__Source extract__:
* Begin *

H.263: Used primarily for videoconferencing, videotelephony, and internet video. H.263 represented a significant step forward in standardized compression capability for
progressive scan video. Especially at low bit rates, it could provide a substantial improvement in the bitrate needed to reach a given level of fidelity.
Sorenson Spark: A codec that was licensed to Macromedia for use in its Flash Player 6. In the same family as
H.263.
MPEG-4 Part 2: An
MPEG standard that can be used for internet, broadcast, and on storage media. It offers improved quality relative to MPEG-2 and the first version of H.263. Its major technical features beyond prior codec standards consisted of
object-oriented coding features and a variety of other such features not necessarily intended for improvement of ordinary video coding compression capability. It also included some enhancements of compression capability, both by embracing capabilities developed in H.263 and by adding new ones such as quarter-pel
motion compensation. Like MPEG-2, it supports both
progressive scan and
interlaced video.
DivX,
Xvid,
FFmpeg MPEG-4 and
3ivx: Different implementations of MPEG-4 Part 2.
MPEG-4 Part 10 (a technically aligned standard with the
ITU-T's
H.264 and often also referred to as
AVC). This emerging new standard is the current state of the art of
ITU-T and
MPEG standardized compression technology, and is rapidly gaining adoption into a wide variety of applications. It contains a number of significant advances in compression capability, and it has recently been adopted into a number of company products, including for example the
XBOX 360,
PlayStation Portable,
iPod,
iPhone, the
Nero Digital product suite,
Mac OS X v10.4, as well as
HD DVD/
Blu-ray Disc.
x264: A GPL-licensed implementation of H.264 encoding standard, x264 is only an encoder.
VP6: A proprietary video codec developed by On2 Technologies and used in Adobe Flash Player 8 and above.
Sorenson 3: A codec that's popularly used by Apple's
QuickTime, basically the ancestor of
H.264. Many of the QuickTime movie trailers found on the web use this codec.
Theora: Developed by the
Xiph.org Foundation as part of their
Ogg project, based upon
On2 Technologies'
VP3 codec, and christened by On2 as the successor in VP3's lineage, Theora is targeted at competing with
MPEG-4 video and similar lower-bitrate video compression schemes.
WMV (Windows Media Video):
Microsoft's family of video codec designs including WMV 7, WMV 8, and WMV 9. It can do anything from low resolution video for dial up internet users to
HDTV. The latest generation of WMV is standardized by
SMPTE as the
VC-1 standard.
VC-1: SMPTE standardized video compression standard (SMPTE 421M). Based on Microsoft's
WMV9 video codec. One of the 3 mandatory video codecs in both
HD DVD and
Blu-Ray high-definition optical disc standards. Commonly found in portable devices and on streaming video websites in its
Windows Media Video implementation.
RealVideo: Developed by
RealNetworks. A popular codec technology a few years ago, now fading in importance for a variety of reasons.

* End *

__Given instruction A__:
Answer these from the video codec list, one line each:
(i) To which company was Sorenson Spark licensed?
(ii) Which foundation developed Theora?
(iii) What SMPTE designation does VC-1 carry?
__Given instruction B__: Return, word for word, the part of the video codec list that opens with the words containing "MPEG-4 Part 2: An" and closes with "interlaced video.".

__Data shown__:

* Begin *

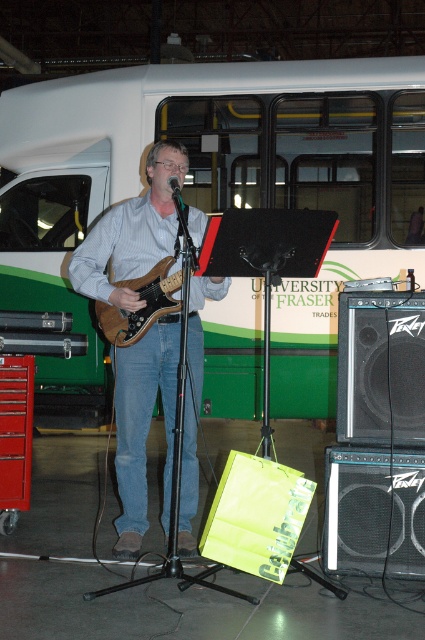
You are a stagehand setting up for a performance. The brown wood guitar at center needs to be placed exactly 15 feet away from the microphone stand. Based on the current setup, is the guitar within the required distance?

The brown wood guitar at center is currently 14.62 feet away from the microphone stand, which is within the required 15 feet distance.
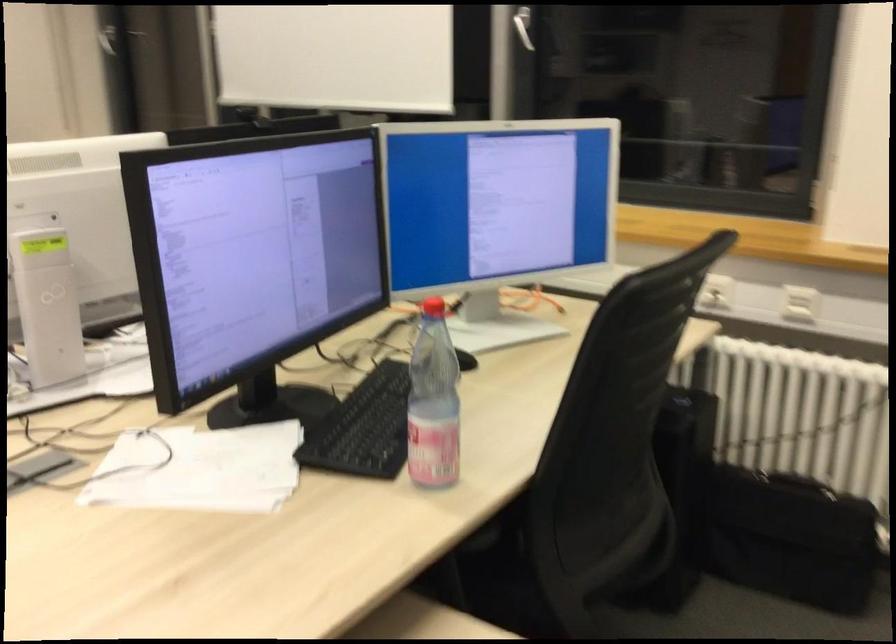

* End *

__Expected answer A__:
(i) Macromedia
(ii) The Xiph.org Foundation
(iii) SMPTE 421M

__Expected answer B__:
MPEG-4 Part 2: An
MPEG standard that can be used for internet, broadcast, and on storage media. It offers improved quality relative to MPEG-2 and the first version of H.263. Its major technical features beyond prior codec standards consisted of
object-oriented coding features and a variety of other such features not necessarily intended for improvement of ordinary video coding compression capability. It also included some enhancements of compression capability, both by embracing capabilities developed in H.263 and by adding new ones such as quarter-pel
motion compensation. Like MPEG-2, it supports both
progressive scan and
interlaced video.